Plus révolutionnaire encore, la marque présente au salon de 1955 sa nouvelle berline destinée à replacer la traction avant, provisoirement appelée VGD, voiture de grande diffusion. C’est peu dire que la DS bouscule les codes. Il suffit de regarder les modèles présentés par les autres constructeurs au salon pour comprendre l’incroyable avance de ce véhicule. La DS restera la voiture emblématique des Trente glorieuses, celle des chefs d’entreprises et des hommes de pouvoir. C’est aussi la voiture du président de la République, sans aucun doute celle qui sauva la vie du général de Gaulle lors de l’attentat du Petit Clamard en 1962. Alors que ses pneus sont crevés, elle continue à rouler en ligne droite sur un sol mouillé, se dégageant ainsi du feu des armes automatiques.
Cette voiture exceptionnelle sera la dernière produite au quai de Javel. Quand les chaînes s’arrêtent en 1975, l’usine ferme ses portes tournant une page de plus de soixante ans. Le site de Javel est progressivement démantelé et un grand parc entouré de logements y est aménagé. Et c’est logiquement qu’il prend le nom d’André Citroën, tout comme la station de métro Javel qui y donne accès. Le quai de Javel est rebaptisé du nom de l’industriel, l’associant ainsi définitivement à ce quartier de Paris.

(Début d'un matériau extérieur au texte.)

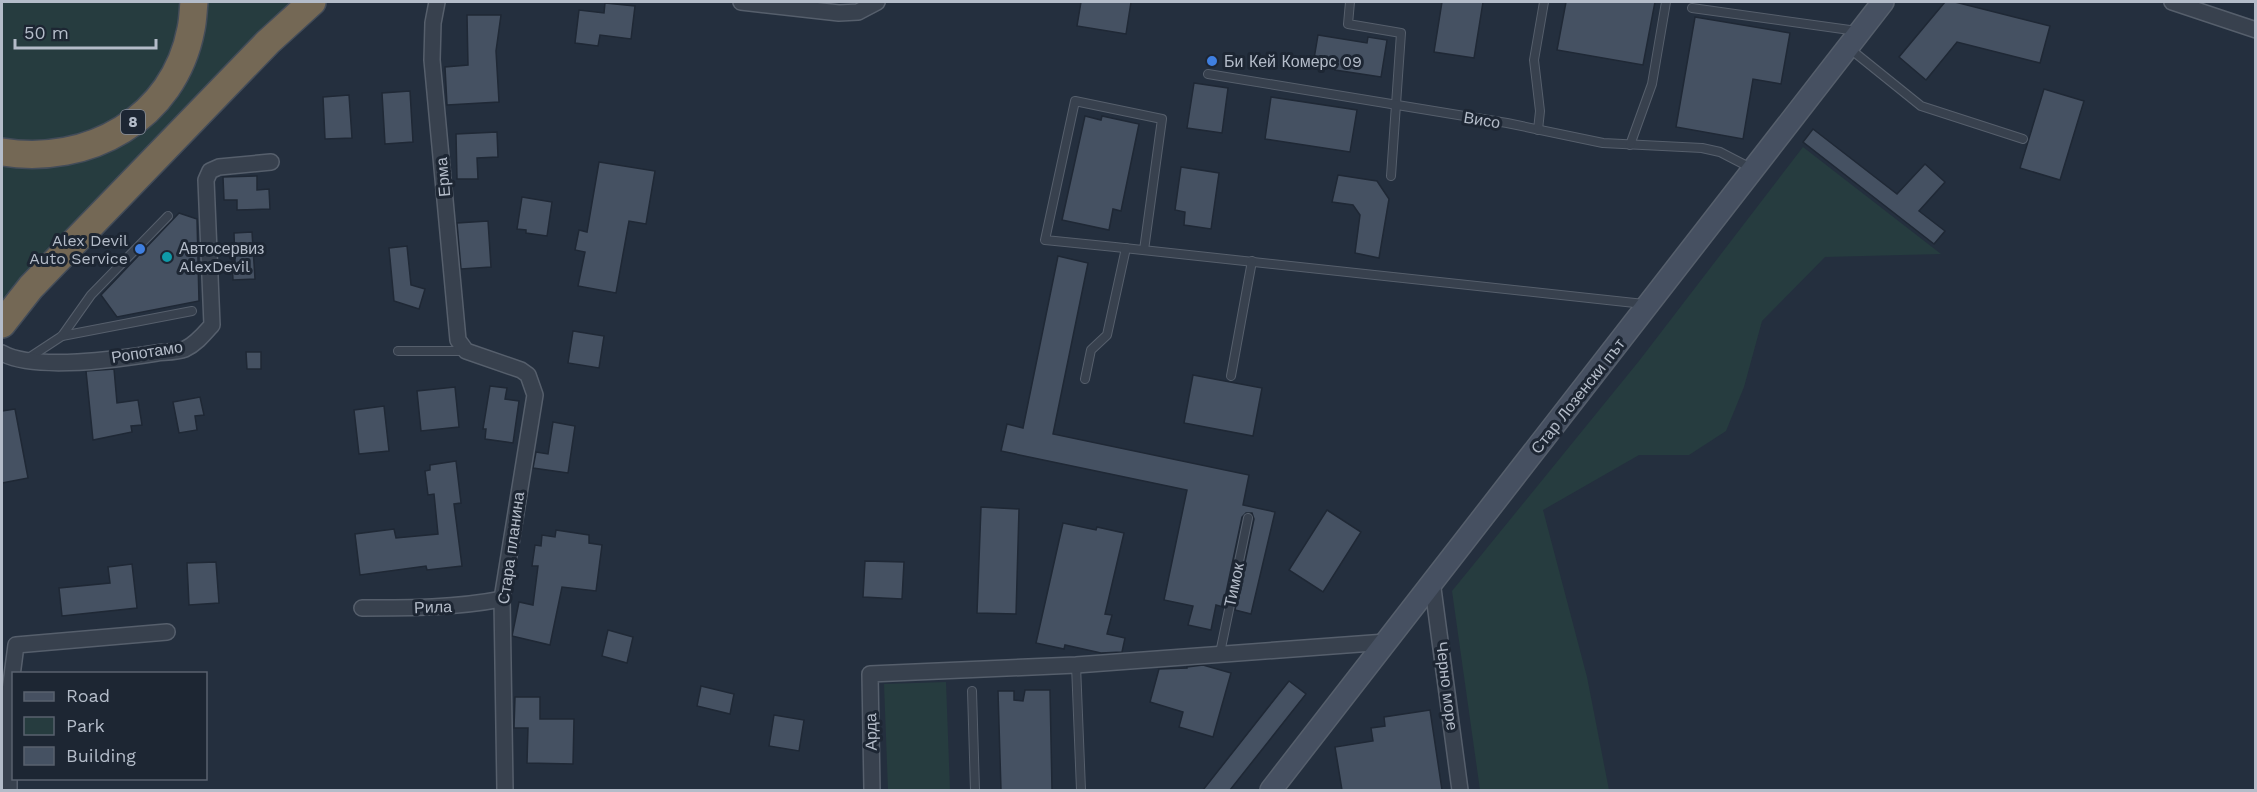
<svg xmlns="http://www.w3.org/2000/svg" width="2257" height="792" viewBox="0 0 2257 792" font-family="'Work Sans',sans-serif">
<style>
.green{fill:#263c3f}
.building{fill:#455162;stroke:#1f2835;stroke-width:1.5}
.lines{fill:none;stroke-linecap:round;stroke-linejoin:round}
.lane-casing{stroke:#565f6c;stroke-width:10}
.street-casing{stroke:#565f6c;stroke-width:18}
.secondary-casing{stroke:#565f6c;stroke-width:24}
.highway-casing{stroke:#434c59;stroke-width:30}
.lane{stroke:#38414e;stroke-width:8}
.street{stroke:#38414e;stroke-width:15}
.secondary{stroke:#465061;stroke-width:21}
.highway{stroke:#746855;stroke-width:27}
.shop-dot{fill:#3f7fe0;stroke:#1d2633;stroke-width:2}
.culture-dot{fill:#0f9aa8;stroke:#1d2633;stroke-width:2}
.labels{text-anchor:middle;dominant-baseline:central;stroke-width:6;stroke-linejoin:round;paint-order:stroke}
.shield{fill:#1d2633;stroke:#878f9c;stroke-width:1.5}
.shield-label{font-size:15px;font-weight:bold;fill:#b4bcc9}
.poi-label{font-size:16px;fill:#b4bcc9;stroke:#1d2633;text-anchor:start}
.street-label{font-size:16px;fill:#b4bcc9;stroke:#1d2633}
</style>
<rect width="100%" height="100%" fill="#242f3e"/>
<g class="green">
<polygon points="2,2 183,2 183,3 173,50 164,69 139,102 109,125 63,142 2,142"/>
<polygon points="206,2 295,2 2,305 2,164 46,167 72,164 98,156 120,146 145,129 173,100"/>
<polygon points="1803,147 1941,254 1825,257 1762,321 1744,387 1726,431 1689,455 1639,455 1543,510 1587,677 1609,790 1480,790 1452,591 1639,361"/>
<polygon points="946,682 950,790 888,790 884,684"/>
</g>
<g class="building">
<polygon points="1081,2 1131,2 1126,34 1077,26"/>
<polygon points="1442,2 1483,2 1474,58 1434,52"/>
<polygon points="1566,2 1655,2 1643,65 1557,50"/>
<polygon points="1945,2 1955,2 2050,26 2040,63 1957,42 1926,80 1899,57"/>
<polygon points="605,3 635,6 631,39 600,35 598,46 575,43 579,10 604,13"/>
<polygon points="467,15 501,15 496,51 499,102 447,105 445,67 468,65"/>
<polygon points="1695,17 1790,33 1781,84 1753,79 1743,139 1676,127"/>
<polygon points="1318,35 1367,43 1368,37 1387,40 1381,77 1335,70 1336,63 1314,59"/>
<polygon points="1194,83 1228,88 1222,133 1187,128"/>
<polygon points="2044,89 2084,101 2060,180 2020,168"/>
<polygon points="410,91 413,142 385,144 382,93"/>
<polygon points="349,95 352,138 325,139 323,97"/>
<polygon points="1271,97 1357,110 1350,152 1265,139"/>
<polygon points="1085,116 1101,120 1102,116 1139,124 1121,211 1113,209 1109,230 1062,220"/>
<polygon points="1813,129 1897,194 1925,164 1945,182 1919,211 1945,231 1934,244 1803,142"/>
<polygon points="497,132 498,157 477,158 478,179 457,179 456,134"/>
<polygon points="599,162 655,171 646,224 629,221 616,293 578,286 585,252 575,250 579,230 587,232"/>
<polygon points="1181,167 1219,173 1211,229 1184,225 1185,212 1175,210"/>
<polygon points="1338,175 1377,181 1389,199 1379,258 1355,253 1360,215 1353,205 1332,202"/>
<polygon points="257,176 257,190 269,189 270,209 237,210 237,200 224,200 223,177"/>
<polygon points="522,197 552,202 547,236 526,233 526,230 517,229"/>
<polygon points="179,213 197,219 199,301 117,317 101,295"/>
<polygon points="488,221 491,267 461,269 457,223"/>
<polygon points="252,232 255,279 233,280 232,261 235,261 234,233"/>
<polygon points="407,246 411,285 425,289 419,309 394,301 389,248"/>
<polygon points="1058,256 1088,263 1053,434 1249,475 1243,505 1275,512 1251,614 1235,610 1254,519 1252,513 1246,513 1242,517 1223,607 1216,605 1211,630 1188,625 1193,606 1164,600 1187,490 1001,451 1007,424 1023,428"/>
<polygon points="573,331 604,336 599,368 568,363"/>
<polygon points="246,352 261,352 261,369 247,369"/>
<polygon points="114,369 117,403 138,400 142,425 131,426 132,432 93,440 86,371"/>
<polygon points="1193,375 1262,388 1253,436 1184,423"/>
<polygon points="490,386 507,388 505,399 519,401 513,443 485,439 486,429 483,429"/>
<polygon points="455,387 459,427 421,431 417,391"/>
<polygon points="200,397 204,415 195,416 197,430 179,433 173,402"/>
<polygon points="384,406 389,451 359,454 354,410"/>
<polygon points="15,409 28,478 2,483 2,411"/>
<polygon points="553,422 575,426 568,473 533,468 536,452 548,454"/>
<polygon points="456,461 461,503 454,504 462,566 427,570 426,566 360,575 355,534 394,529 396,538 438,534 434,494 428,495 425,471 430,470 430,465"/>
<polygon points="981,507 1019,509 1016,614 977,613"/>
<polygon points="1327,510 1361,532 1323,592 1289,570"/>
<polygon points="1063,523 1096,530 1097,527 1124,533 1105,614 1112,615 1107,634 1125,638 1122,652 1101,653 1065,645 1064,649 1036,643"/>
<polygon points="556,530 589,535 589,543 602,545 596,591 562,587 550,645 512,636 519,602 533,605 538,566 532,566 535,545 541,546 542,535 555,537"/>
<polygon points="865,561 904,562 902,599 863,597"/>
<polygon points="216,562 219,603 189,605 187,563"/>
<polygon points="132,564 137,608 62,616 59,588 110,583 108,567"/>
<polygon points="608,630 633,637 627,663 602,656"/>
<polygon points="1203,665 1231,673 1213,737 1179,727 1183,712 1150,702 1159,669 1187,668 1187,667"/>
<polygon points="1289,681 1306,694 1230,790 1203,790"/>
<polygon points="701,686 734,694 730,714 697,706"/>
<polygon points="1025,690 1050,690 1052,790 1001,790 998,691 1014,691 1014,700 1023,701"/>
<polygon points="515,697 540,697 540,719 574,719 573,764 527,763 528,728 514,728"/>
<polygon points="1430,710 1442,790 1342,790 1335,747 1373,741 1371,728 1385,726 1384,717"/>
<polygon points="774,715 804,720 799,751 769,746"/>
</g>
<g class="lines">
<defs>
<g id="lane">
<polyline points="1350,2 1348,24 1401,33 1391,176"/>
<polyline points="1692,8 1857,31"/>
<polyline points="1849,48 1921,106 2023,139"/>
<polyline points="1208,74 1507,123 1603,143 1702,148 1720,152 1751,168"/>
<polyline points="1538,130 1540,111 1534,60 1544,2"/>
<polyline points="1630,145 1652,84 1666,2"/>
<path d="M1144 250 1162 119 1075 101 1045 240C1245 260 1445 281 1644 304"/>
<polyline points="62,336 192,311"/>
<polyline points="398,351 464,351"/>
<polyline points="27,359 62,336 91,295 168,216"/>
<polyline points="1231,376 1252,261"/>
<polyline points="1085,379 1091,350 1107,335 1126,248"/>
<polyline points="1220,653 1248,518"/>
<polyline points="1076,665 1081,790"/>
<polyline points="972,691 975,790"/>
</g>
<g id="street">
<polyline points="437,2 433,23 432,60 458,340 466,351 521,370 528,375 535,395 502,599 505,790"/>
<polyline points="741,2 839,13 858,12 877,2"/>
<polyline points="2172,2 2256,30"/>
<path d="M2 353C34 371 120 359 157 353 166 352 177 352 185 349 196 344 204 334 212 325L206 180 210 171 219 167 271 162"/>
<polyline points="1432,581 1460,790"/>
<path d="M362 608C410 608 455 608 502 599"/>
<polyline points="9,790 9,699 16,645 167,632"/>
<polyline points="872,790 870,674 1076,665 1386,642"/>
</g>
<polyline id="secondary" points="1271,790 1883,2"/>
<g id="highway">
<path d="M2 152C88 166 174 119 191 29 193 20 193 11 194 2"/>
<polyline points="2,324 31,287 268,42 312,2"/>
</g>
</defs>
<use href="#lane" class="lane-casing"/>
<use href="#street" class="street-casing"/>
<use href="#secondary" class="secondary-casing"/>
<use href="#highway" class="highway-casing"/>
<use href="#lane" class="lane"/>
<use href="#street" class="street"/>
<use href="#secondary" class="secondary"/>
<use href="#highway" class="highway"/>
</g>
<g class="shop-dot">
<circle cx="1212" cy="61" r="6"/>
<circle cx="140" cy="249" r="6"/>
</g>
<circle class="culture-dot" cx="167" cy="257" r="6"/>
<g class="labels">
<rect class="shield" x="121" y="110" width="24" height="24" rx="4.5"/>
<g class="shield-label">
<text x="133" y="122">8</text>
</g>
<g class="poi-label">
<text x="1224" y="61">Би Кей Комерс 09</text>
<text x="128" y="240" text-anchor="end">Alex Devil<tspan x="128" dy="18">Auto Service</tspan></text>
<text x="179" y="248">Автосервиз<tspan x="179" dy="18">AlexDevil</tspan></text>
</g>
<g class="street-label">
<text transform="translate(1482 120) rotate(9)">Висо</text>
<text transform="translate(443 177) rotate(-95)">Ерма</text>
<text transform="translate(147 352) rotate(-9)">Ропотамо</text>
<text transform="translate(1578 396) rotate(-52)">Стар Лозенски път</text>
<text transform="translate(511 548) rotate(-82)">Стара планина</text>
<text transform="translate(1234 585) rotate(-78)">Тимок</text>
<text transform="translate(433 607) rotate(-2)">Рила</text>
<text transform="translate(1447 686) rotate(83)">Черно море</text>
<text transform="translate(871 732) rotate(-91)">Арда</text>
</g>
</g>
<rect width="2257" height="792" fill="none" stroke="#b4bcc9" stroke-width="6"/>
<rect x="12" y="672" width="195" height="108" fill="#1d2633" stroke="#59626f" stroke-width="1.5"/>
<rect x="24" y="692" width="30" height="9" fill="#465061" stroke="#59626f" stroke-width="1.5"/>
<text x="66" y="702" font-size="18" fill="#b4bcc9">Road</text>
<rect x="24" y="717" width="30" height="18" fill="#263c3f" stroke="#59626f" stroke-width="1.5"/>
<text x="66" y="732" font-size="18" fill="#b4bcc9">Park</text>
<rect x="24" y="747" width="30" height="18" fill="#455162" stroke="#59626f" stroke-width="1.5"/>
<text x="66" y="762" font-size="18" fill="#b4bcc9">Building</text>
<path d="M15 39v9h141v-9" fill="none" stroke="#b4bcc9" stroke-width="3"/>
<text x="24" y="39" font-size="18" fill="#b4bcc9" stroke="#1d2633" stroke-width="4.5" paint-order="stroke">50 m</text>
</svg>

Des succursales extraordinaires
Pour vendre de beaux véhicules, il faut de beaux magasins. La marque se dotera ainsi de magnifiques points de vente à l’architecture parfois audacieuse. Ces vitrines destinées à attirer le plus grand nombre font partie de l’image de marque de Citroën. À Paris en 1931, une ancienne halle de chemin de fer, place de l’Europe, est transformée en quelques semaines pour y présenter sur 15 000 m2 l’ensemble de la gamme. Tous les trains qui arrivent gare Saint-Lazare passent devant les lettres géantes Citroën de 8 m de haut étalées sur 110 m de long. Rue Marbeuf, c’est un gigantesque magasin sur plus de neuf étages qui met en valeur les modèles de la marque. Cette formidable publicité a malheureusement un coût qui finira par peser lourd dans les finances de Citroën.
Une marque tout azimut
En dehors des voitures, Citroën produit des camions, des autocars et même des taxis. La marque s’est également déclinée dans de nombreux autres domaines. Pour vendre des automobiles, André imagine un système de prêts à la consommation diffusé par une filiale, la Sovac. Des contrats d’assurance sont également proposés. Tout comme Renault, Citroën met en place des lignes d’autocars destinées à desservir la province. On peut rejoindre Fontainebleau ou Compiègne depuis les gares routières de Denfert ou du rond point de la Villette. Autre domaine assez inattendu, les jouets. Les modèles d’automobiles sont reproduits à l’identique pour les petits garçons afin de donner l’envie à leur papa de les acquérir grandeur nature.